Manning used reporter’s skills, family informants, plus the safe space created by an intelligent healthy wife and increased clarity as time passed, to develop a new view of life.  He and I are both anchored in the grasslands on both sides of the Canadian border, though he’s far more of a mountain worshipper than I am, but I had the benefit of a long family tradition of humanistic progressive thought.  When I left my mother’s sometimes bitter Presbyterian roots, I already had an entwined fast-hold on the prairie through my homesteading father’s side -- the kind of thought that has led both Manning and I to the work of Wendell Berry, Wes Jackson, and their precursors, Rodale and Schumacher.  Their living and vigorous eloquence are cherished by many.  The mainstream rushes past them, but they go back to the very beginning:  Jacob and Esau.  (I side with the hairy man.)

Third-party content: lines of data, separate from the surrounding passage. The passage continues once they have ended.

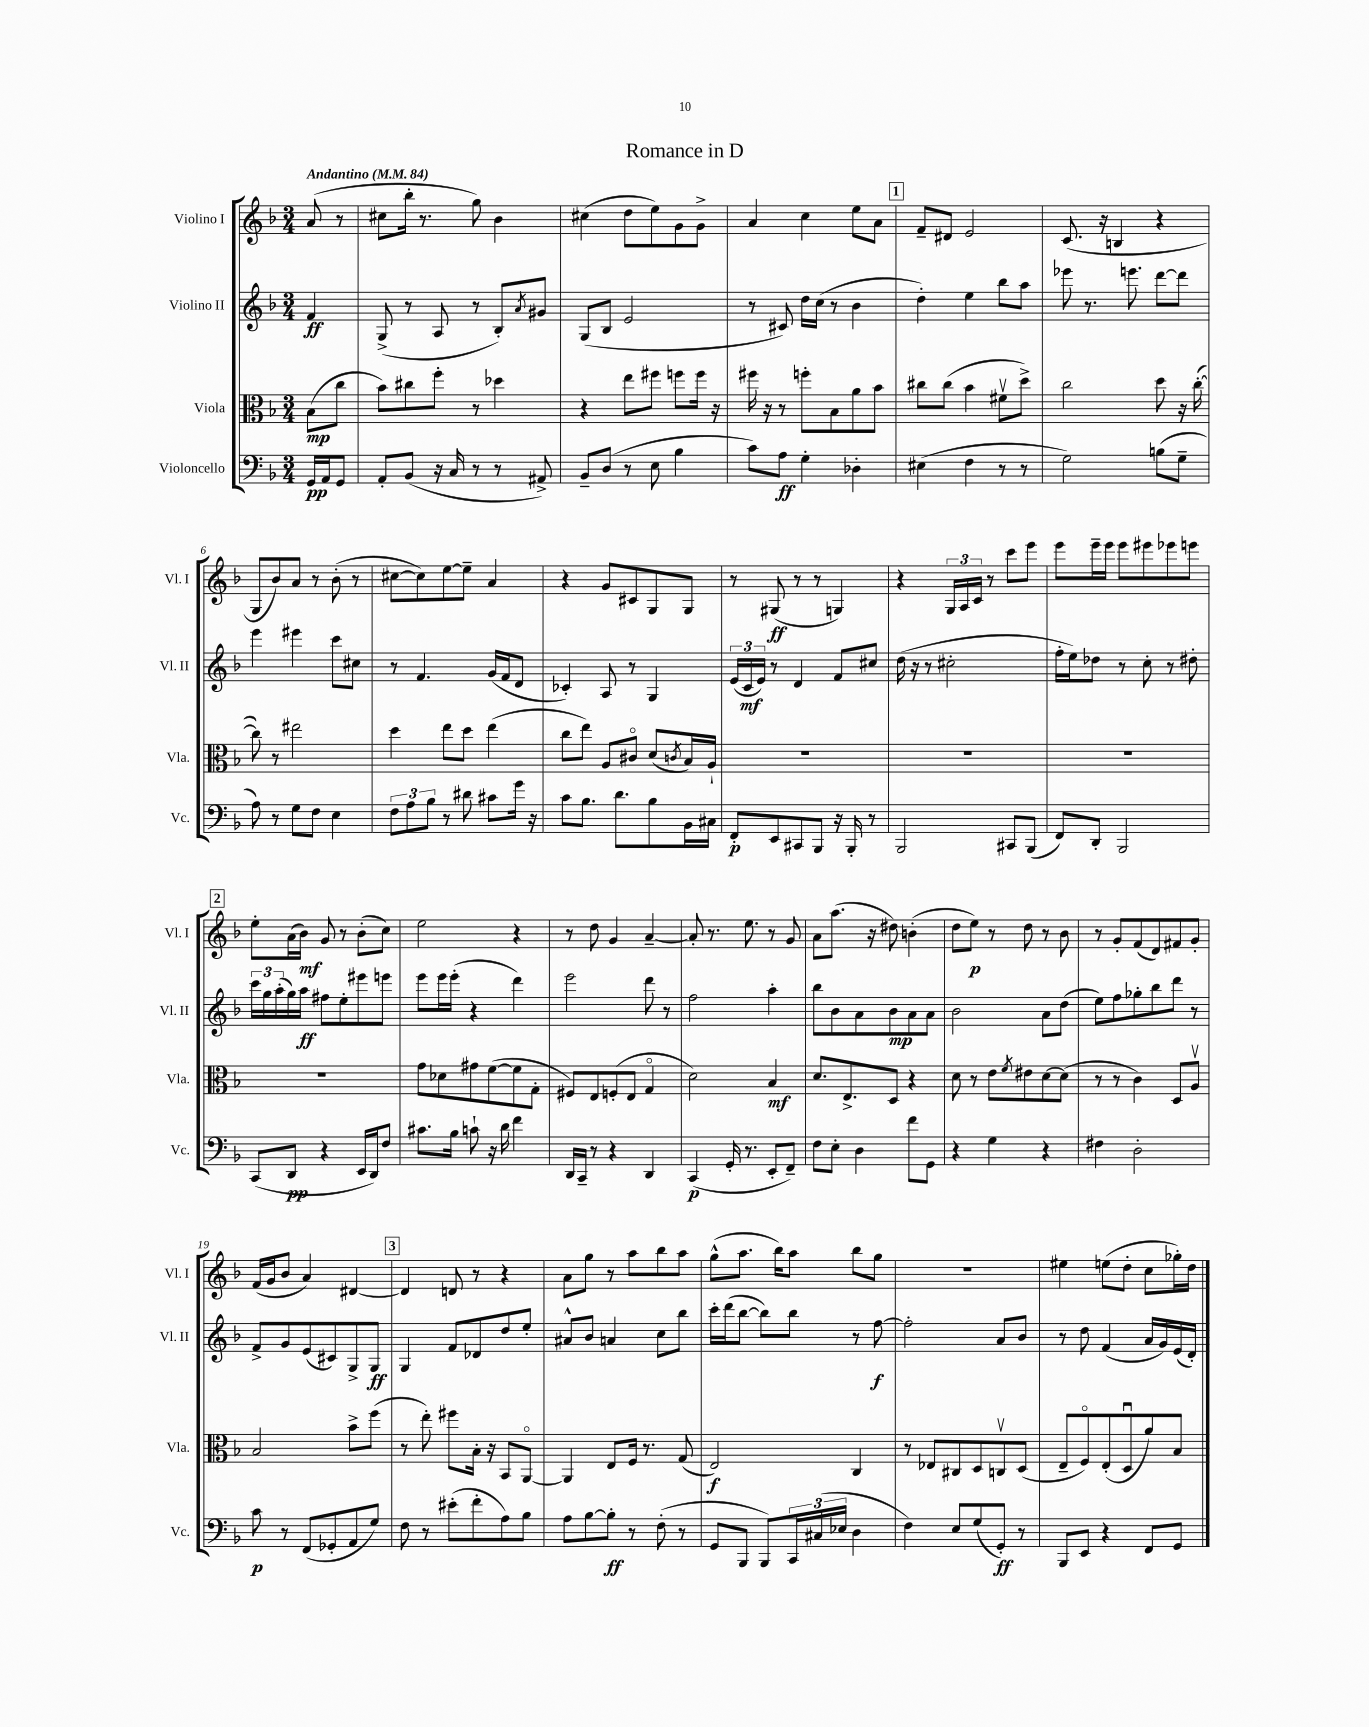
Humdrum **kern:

**kern	**dynam	**kern	**dynam	**kern	**dynam	**kern	**dynam
*part4	*part4	*part3	*part3	*part2	*part2	*part1	*part1
*staff4	*staff4	*staff3	*staff3	*staff2	*staff2	*staff1	*staff1
*I"Violoncello	*	*I"Viola	*	*I"Violino II	*	*I"Violino I	*
*I'Vc.	*	*I'Vla.	*	*I'Vl. II	*	*I'Vl. I	*
*clefF4	*	*clefC3	*	*clefG2	*	*clefG2	*
*k[b-]	*	*k[b-]	*	*k[b-]	*	*k[b-]	*
*M3/4	*	*M3/4	*	*M3/4	*	*M3/4	*
*MM84	*	*MM84	*	*MM84	*	*MM84	*
=	=	=	=	=	=	=	=
!	!	!	!	!	!	!LO:TX:a:B:t=Andantino	!
16GG/LL	pp	(8B-\L	mp	4f/	ff	(8a/	.
16AA/J	.	.	.	.	.	.	.
8GG/J	.	8cc\J	.	.	.	8r	.
=1	=1	=1	=1	=1	=1	=1	=1
8AA'/L	.	8b-\L)	.	(8G^/	.	8cc#X\L	.
(8BB-/J	.	8cc#X\	.	8r	.	16bb-'\Jk	.
.	.	.	.	.	.	8.r	.
16r	.	8ff'\J	.	8A/	.	.	.
16C/	.	.	.	.	.	.	.
8r	.	8r	.	8r	.	8gg\)	.
8r	.	4dd-X\	.	8B-'/L)	.	4b-\	.
.	.	.	.	8qa/	.	.	.
8AA#X^/)	.	.	.	8g#X/J	.	.	.
=2	=2	=2	=2	=2	=2	=2	=2
8BB-~/L	.	4r	.	(8G/L	.	(4cc#X\	.
(8D/J	.	.	.	8B-/J	.	.	.
8r	.	8ee\L	.	2e/	.	8dd\L	.
8E\	.	8ff#X\J	.	.	.	8ee\)	.
4B-\	.	8ffn\L	.	.	.	8g\	.
.	.	16ff\Jk	.	.	.	8g^\J	.
.	.	16r	.	.	.	.	.
=3	=3	=3	=3	=3	=3	=3	=3
8c\L)	.	16ff#X\	.	8r	.	4a/	.
.	.	16r	.	.	.	.	.
8A\J	ff	8r	.	8c#X/)	.	.	.
4G'\	.	8ffn'\L	.	16dd\LL	.	4cc\	.
.	.	.	.	(16cc\JJ	.	.	.
.	.	8B-\	.	8r	.	.	.
4D-X'\	.	8a\	.	4b-\	.	8ee\L	.
.	.	8b-\J	.	.	.	8a\J	.
!!LO:REH:place=s1:t=1
=4	=4	=4	=4	=4	=4	=4	=4
(4E#X\	.	8cc#X\L	.	4dd'\)	.	8f~/L	.
.	.	(8cc#\J	.	.	.	8d#X/J	.
4F\	.	4b-\	.	4ee\	.	2e/	.
8r	.	8f#Xv\L	.	8bb-\L	.	.	.
8r	.	8dd^\J)	.	8aa\J	.	.	.
=5	=5	=5	=5	=5	=5	=5	=5
2G\)	.	2cc\	.	8eee-X\	.	(8.c/	.
.	.	.	.	8.r	.	.	.
.	.	.	.	.	.	16r	.
.	.	.	.	.	.	4Bn/	.
.	.	.	.	8.eeen\	.	.	.
(8Bn\L	.	8dd\	.	[8ddd\L	.	4r	.
8G~\J	.	16r	.	8ddd\J]	.	.	.
.	.	([16cc'\	.	.	.	.	.
!!LO:LB:g=z
=6	=6	=6	=6	=6	=6	=6	=6
8A\)	.	8cc\])	.	4eee\	.	8G/L	.
8r	.	8r	.	.	.	8b-/)	.
8G\L	.	2ee#X\	.	4eee#X\	.	8a/J	.
8F\J	.	.	.	.	.	8r	.
4E\	.	.	.	8ccc\L	.	(8b-'\	.
.	.	.	.	8cc#X\J	.	8r	.
=7	=7	=7	=7	=7	=7	=7	=7
12F\L	.	4dd\	.	8r	.	[8cc#X\L	.
12A\	.	.	.	.	.	.	.
.	.	.	.	4.f/	.	8cc#\])	.
12B-\J	.	.	.	.	.	.	.
8r	.	8ee\L	.	.	.	[8ee\	.
8d#X\	.	8dd\J	.	.	.	8ee~\J]	.
8c#X\L	.	(4ee\	.	(16g/LL	.	4a/	.
.	.	.	.	16f/J	.	.	.
16g\Jk	.	.	.	8d/J	.	.	.
16r	.	.	.	.	.	.	.
=8	=8	=8	=8	=8	=8	=8	=8
8c\L	.	8cc\L	.	4c-X'/)	.	4r	.
8.B-\J	.	8ee\J)	.	.	.	.	.
.	.	8A/L	.	8A/	.	8g/L	.
8.d\L	.	.	.	.	.	.	.
.	.	8c#X/J	.	8r	.	8c#X/	.
8B-\	.	(8d/L	.	4G/	.	8G/	.
.	.	8qcn/	.	.	.	.	.
16BB-\L	.	16B-/L)	.	.	.	8G/J	.
16C#X\JJ	.	16A`/JJ	.	.	.	.	.
=9	=9	=9	=9	=9	=9	=9	=9
8FF'/L	p	2.r	.	(24e/LL	.	8r	.
.	.	.	.	24c/	mf	.	.
.	.	.	.	24e/JJ)	.	.	.
8EE/	.	.	.	8r	.	(8G#X/	ff
8CC#X/	.	.	.	4d/	.	8r	.
8BBB-/J	.	.	.	.	.	8r	.
16r	.	.	.	8f/L	.	4Gn/)	.
16BBB-'/	.	.	.	.	.	.	.
8r	.	.	.	8cc#X/J	.	.	.
=10	=10	=10	=10	=10	=10	=10	=10
2BBB-/	.	2.r	.	(16dd\	.	4r	.
.	.	.	.	16r	.	.	.
.	.	.	.	8r	.	.	.
.	.	.	.	2cc#X'\	.	24G/LL	.
.	.	.	.	.	.	24A/	.
.	.	.	.	.	.	24c/JJ	.
.	.	.	.	.	.	8r	.
8CC#X/L	.	.	.	.	.	8ccc\L	.
(8BBB-/J	.	.	.	.	.	8eee\J	.
=11	=11	=11	=11	=11	=11	=11	=11
8FF/L)	.	2.r	.	16ff'\LL	.	8eee\L	.
.	.	.	.	16ee\J)	.	.	.
8DD'/J	.	.	.	8dd-X\J	.	16eee~\L	.
.	.	.	.	.	.	16eee\JJ	.
2BBB-/	.	.	.	8r	.	8eee\L	.
.	.	.	.	8cc'\	.	8eee#X\	.
.	.	.	.	8r	.	8eee-X\	.
.	.	.	.	8dd#X'\	.	8eeen\J	.
!!LO:LB:g=z
!!LO:REH:place=s1:t=2
=12	=12	=12	=12	=12	=12	=12	=12
(8CC/L	.	2.r	.	24ccc\LL	.	8ee'\L	.
.	.	.	.	24gg\	.	.	.
.	.	.	.	(24aa'\	.	.	.
8DD/J	pp	.	.	16gg\)	.	(16a\L	.
.	.	.	.	16aa\JJ	ff	16b-\JJ)	mf
4r	.	.	.	8ff#X\L	.	8g/	.
.	.	.	.	8ee'\	.	8r	.
16EE/LL	.	.	.	8eee#X\	.	(8b-'\L	.
16DD/J)	.	.	.	.	.	.	.
8F/J	.	.	.	8eeen\J	.	8cc\J)	.
=13	=13	=13	=13	=13	=13	=13	=13
8.c#X\L	.	8g\L	.	8eee\L	.	2ee\	.
.	.	8d-X\	.	16eee\L	.	.	.
16B-\Jk	.	.	.	(16eee'\JJ	.	.	.
8cn`\	.	8g#X\	.	4r	.	.	.
16r	.	([8f\	.	.	.	.	.
16d\	.	.	.	.	.	.	.
4f\	.	8f\]	.	4ddd\)	.	4r	.
.	.	8G'\J	.	.	.	.	.
=14	=14	=14	=14	=14	=14	=14	=14
16DD/LL	.	8F#X/L)	.	2eee\	.	8r	.
16CC~/JJ	.	.	.	.	.	.	.
8r	.	8E/	.	.	.	8dd\	.
4r	.	(8Fn'/	.	.	.	4g/	.
.	.	8E/J	.	.	.	.	.
4DD/	.	4G/	.	8ddd\	.	[4a~/	.
.	.	.	.	8r	.	.	.
=15	=15	=15	=15	=15	=15	=15	=15
(4CC/	p	2d\)	.	2ff\	.	8a'/]	.
.	.	.	.	.	.	8.r	.
16GG'/	.	.	.	.	.	.	.
8.r	.	.	.	.	.	8.ee\	.
8EE'/L	.	4B-/	mf	4aa'\	.	8r	.
8FF~/J)	.	.	.	.	.	8g/	.
=16	=16	=16	=16	=16	=16	=16	=16
8F\L	.	8.d/L	.	8bb-\L	.	8a\L	.
8E'\J	.	.	.	8b-\	.	(8.aa\J	.
.	.	8.E^/	.	.	.	.	.
4D\	.	.	.	8a\	.	.	.
.	.	.	.	.	.	16r	.
.	.	8D/J	.	8b-\	mp	8dd#X\)	.
8f\L	.	4r	.	8a\	.	(4bn'\	.
8GG\J	.	.	.	8a\J	.	.	.
=17	=17	=17	=17	=17	=17	=17	=17
4r	.	8d\	.	2b-\	.	8dd\L	.
.	.	8r	.	.	.	8ee\J)	p
4G\	.	8e\L	.	.	.	8r	.
.	.	8qf/	.	.	.	.	.
.	.	8e#X\	.	.	.	8dd\	.
4r	.	[8d\	.	8a\L	.	8r	.
.	.	(8d\J]	.	(8dd\J	.	8b-\	.
=18	=18	=18	=18	=18	=18	=18	=18
4F#X\	.	8r	.	8ee\L)	.	8r	.
.	.	8r	.	8ff\	.	8g'/L	.
2D'\	.	4c\)	.	8gg-X'\	.	(8f/	.
.	.	.	.	8bb-\	.	8d/)	.
.	.	8D/L	.	8ddd\J	.	8f#X/	.
.	.	8Av/J	.	8r	.	8g'/J	.
!!LO:LB:g=z
=19	=19	=19	=19	=19	=19	=19	=19
8c\	p	2B-/	.	8f^/L	.	(16f/LL	.
.	.	.	.	.	.	16g/J	.
8r	.	.	.	8g/	.	8b-/J	.
(8FF/L	.	.	.	(8e/	.	4a/)	.
8GG-X'/	.	.	.	8c#X/)	.	.	.
8AA/	.	8b-^\L	.	8G^/	.	[4d#X/	.
8G/J)	.	(8ff\J	.	8G/J	ff	.	.
!!LO:REH:place=s1:t=3
=20	=20	=20	=20	=20	=20	=20	=20
8F\	.	8r	.	4G/	.	4d#/]	.
8r	.	8ee'\)	.	.	.	.	.
(8e#X'\L	.	8ff#X\L	.	8f/L	.	8dn/	.
8f'\	.	16B-'\Jk	.	8d-X/	.	8r	.
.	.	16r	.	.	.	.	.
8A\)	.	8BB-/L	.	8dd/	.	4r	.
8B-\J	.	[8AA/J	.	8ee'/J	.	.	.
=21	=21	=21	=21	=21	=21	=21	=21
8A\L	.	4AA/]	.	8a#X^^/L	.	8a\L	.
[8B-\	.	.	.	8b-/J	.	8gg\J	.
8B-'\J]	ff	8E/L	.	4an/	.	8r	.
8r	.	16F/Jk	.	.	.	8aa\L	.
.	.	8.r	.	.	.	.	.
(8F'\	.	.	.	8cc\L	.	8bb-\	.
8r	.	(8G/	.	8bb-\J	.	8aa\J	.
=22	=22	=22	=22	=22	=22	=22	=22
8GG/L	.	2E/)	f	16ccc'\LL	.	(8gg^^\L	.
.	.	.	.	(16ddd\J	.	.	.
8BBB-/J	.	.	.	[8bb-\J	.	8.aa\J	.
8BBB-/L)	.	.	.	8bb-\L])	.	.	.
.	.	.	.	.	.	16bb-\KL)	.
24CC/L	.	.	.	8bb-\J	.	8aa\J	.
(24C#X/	.	.	.	.	.	.	.
24E-X/JJ	.	.	.	.	.	.	.
4D\	.	4C/	.	8r	.	8bb-\L	.
.	.	.	.	[8ff\	f	8gg\J	.
=23	=23	=23	=23	=23	=23	=23	=23
4F\)	.	8r	.	2ff'\]	.	2.r	.
.	.	8E-X/L	.	.	.	.	.
8E/L	.	8C#X/	.	.	.	.	.
(8G/	.	8D/	.	.	.	.	.
8GG'/J)	ff	8Cnv/	.	8a/L	.	.	.
8r	.	(8D/J	.	8b-/J	.	.	.
=24	=24	=24	=24	=24	=24	=24	=24
8BBB-/L	.	8E~/L	.	8r	.	4ee#X\	.
8EE/J	.	8F/)	.	8dd\	.	.	.
4r	.	(8E'/	.	(4f/	.	(8een\L	.
.	.	8Du/	.	.	.	8dd'\J	.
8FF/L	.	8a/)	.	16a/LL	.	8cc\L	.
.	.	.	.	16g/)	.	.	.
8GG/J	.	8B-/J	.	(16e/	.	16gg-X'\L)	.
.	.	.	.	16d'/JJ)	.	16dd\JJ	.
==	==	==	==	==	==	==	==
*-	*-	*-	*-	*-	*-	*-	*-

The benefit of mortal pressure on generations of families is that only the strong survive, though the necessary strength may not be merely physical.  They may have to struggle with guilt because of the friends and relatives who died, but this is best addressed by working constructively, as Manning does.  Drive the roots deeper, read the signs more carefully, keep a notch stick to note numbers.  This is NOT the same as the high theory of universities where people speculate about mythic and mystical things like Gaea or God or souls, all sitting around a table in an air-conditioned room with no windows.  Manning takes a hammer and shovel approach to problems more than I do, and I admire him for it.  

At an age when many are retiring, he still has stamina for hunting and climbing mountains.  I have a feeling this memoir is merely clearing the way for his best work yet.